Elected officials and other policymakers have a duty to see to it that there is full public disclosure on all aspects of such donations. That disclosure can also help elected officials and policymakers determine if the funding is appropriate.
At the very least, there must be full transparency of these kinds of foreign funding programs—and that disclosure must reach those closest to the universities who are able to exercise oversight—namely state legislatures.
Two glaring examples have appeared due to the Wuhan virus pandemic. Both the University of Alabama and the University of North Texas partnered with the Wuhan Institute of Virology, one of the communist Chinese labs at the center of the genesis of the pandemic. How did this partnership come about? What was involved? Did funds change hands?
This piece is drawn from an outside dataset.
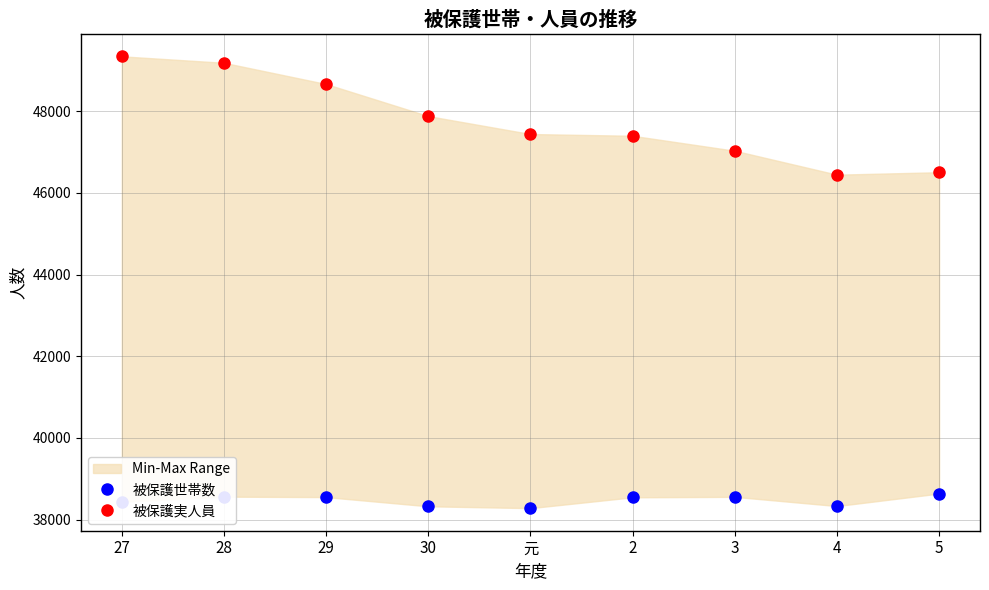

Reading left to right, extract all data points from this chart.

被保護世帯数: 27=38439	28=38562	29=38551	30=38326	元=38281	2=38546	3=38557	4=38332	5=38638
被保護実人員: 27=49341	28=49183	29=48663	30=47878	元=47439	2=47396	3=47030	4=46444	5=46504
These are questions that taxpayers have the right to know and the state legislatures in Alabama and Texas need to insist on disclosure and transparency.
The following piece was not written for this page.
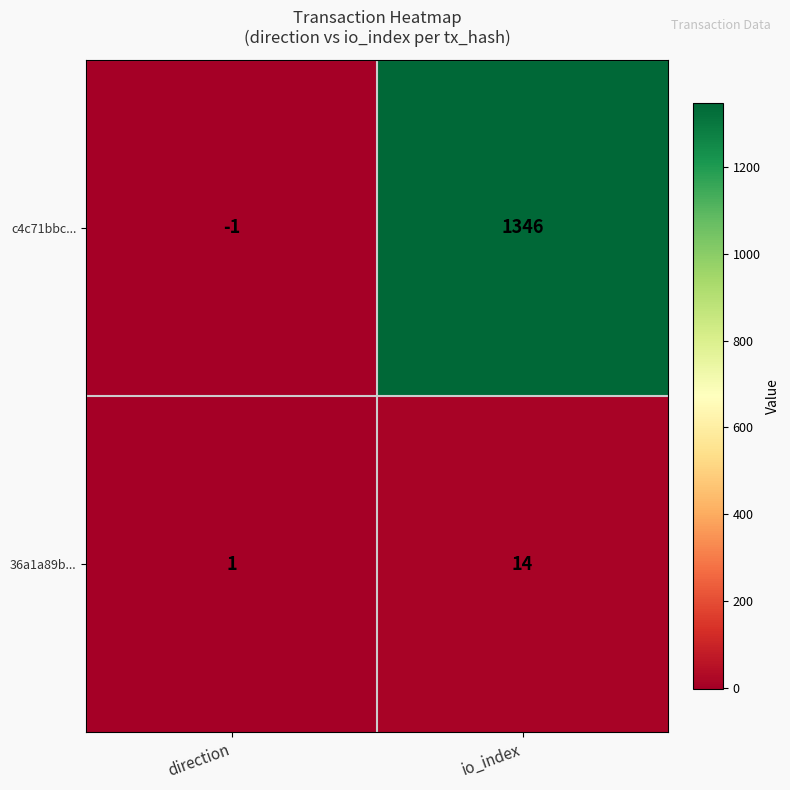

What is the difference between the maximum and minimum values in the 36a1a89b... series?

13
Universities that receive federal funding must already report foreign gifts to the Department of Education. However, federal enforcement has been poor to non-existent.
Fortunately, some states have taken the initiative to ensure transparency close to home, where elected officials and policymakers are able to exercise proper oversight, by passing laws requiring that their public colleges and universities disclose foreign funding. The purpose of these laws is to promote transparency in government on the state level and ensure disclosure of all financial arrangements and relationships to the taxpayers and elected officials.
States that have passed foreign donation disclosure laws besides New York include Utah and Louisiana.
Sunshine is the best disinfectant, especially for taxpayer-funded public entities. Any foreign donation to a taxpayer-supported public college or university that cannot be disclosed to the public probably should not be accepted in the first place. Foreign gifts disclosure laws allow for the sun to shine on significant foreign contributions made to our public colleges and universities by requiring public disclosure of gifts from foreign governments, entities and individuals to state colleges and universities.
These laws simply require public disclosure of these foreign gifts. They in no way discourage legitimate donations from foreign governments, entities or individuals; they merely mandate that the donations to state colleges and universities be made transparent and disclosed to the public. Public disclosure is the check and balance that will ensure that our taxpayer-supported public colleges and universities will not accept gifts or contributions that are not publicly defendable or in the best interests of the country, state or university.
The time has come for every state legislature to pass these needed disclosure laws to safeguard the integrity of our colleges and universities.
Christopher Holton is Vice President for Outreach at the Center for Security Policy.